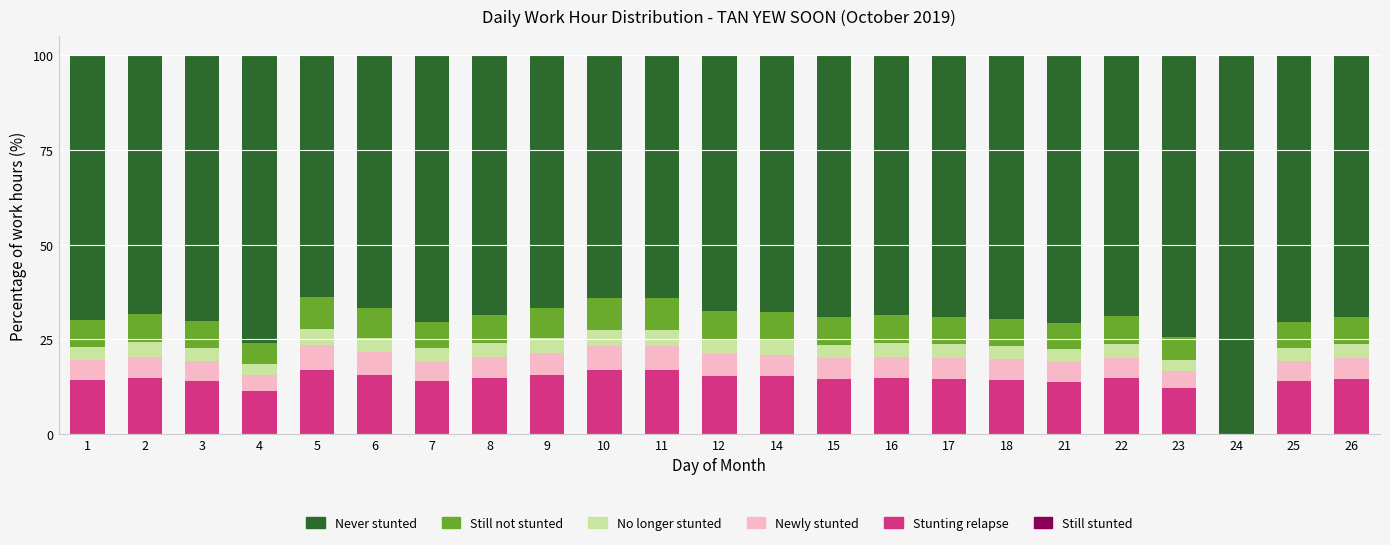

What is the total value across all series at 23?

100.0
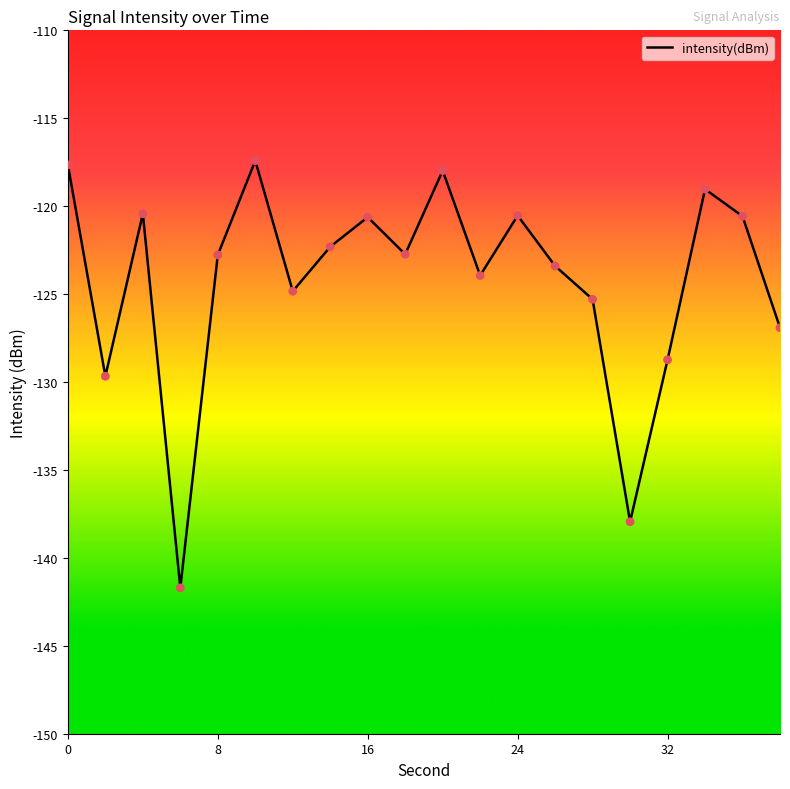

What is the difference between the maximum and minimum values?

24.3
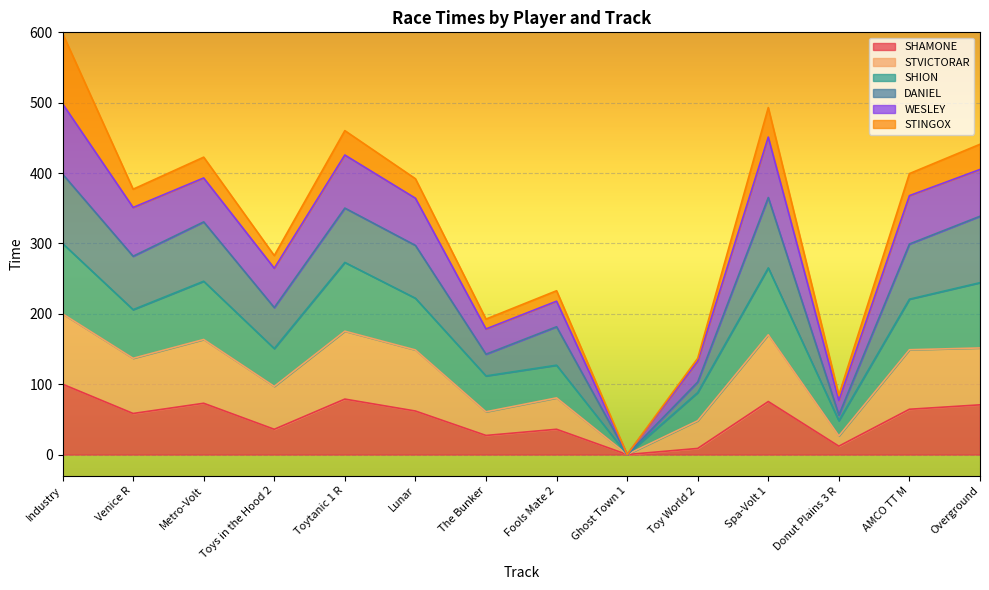

True or false: SHAMONE and WESLEY intersect in this chart.

False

▬▬▬▬▬▬▬▬▬▬

**Assigned task:**
Please format the records above as a JSON list of strings, one string per line, with blank lines and pictures left out.

**Final answer:**
[
  "What is the total value across all series at 23?",
  "100.0",
  "What is the difference between the maximum and minimum values?",
  "24.3",
  "True or false: SHAMONE and WESLEY intersect in this chart.",
  "False"
]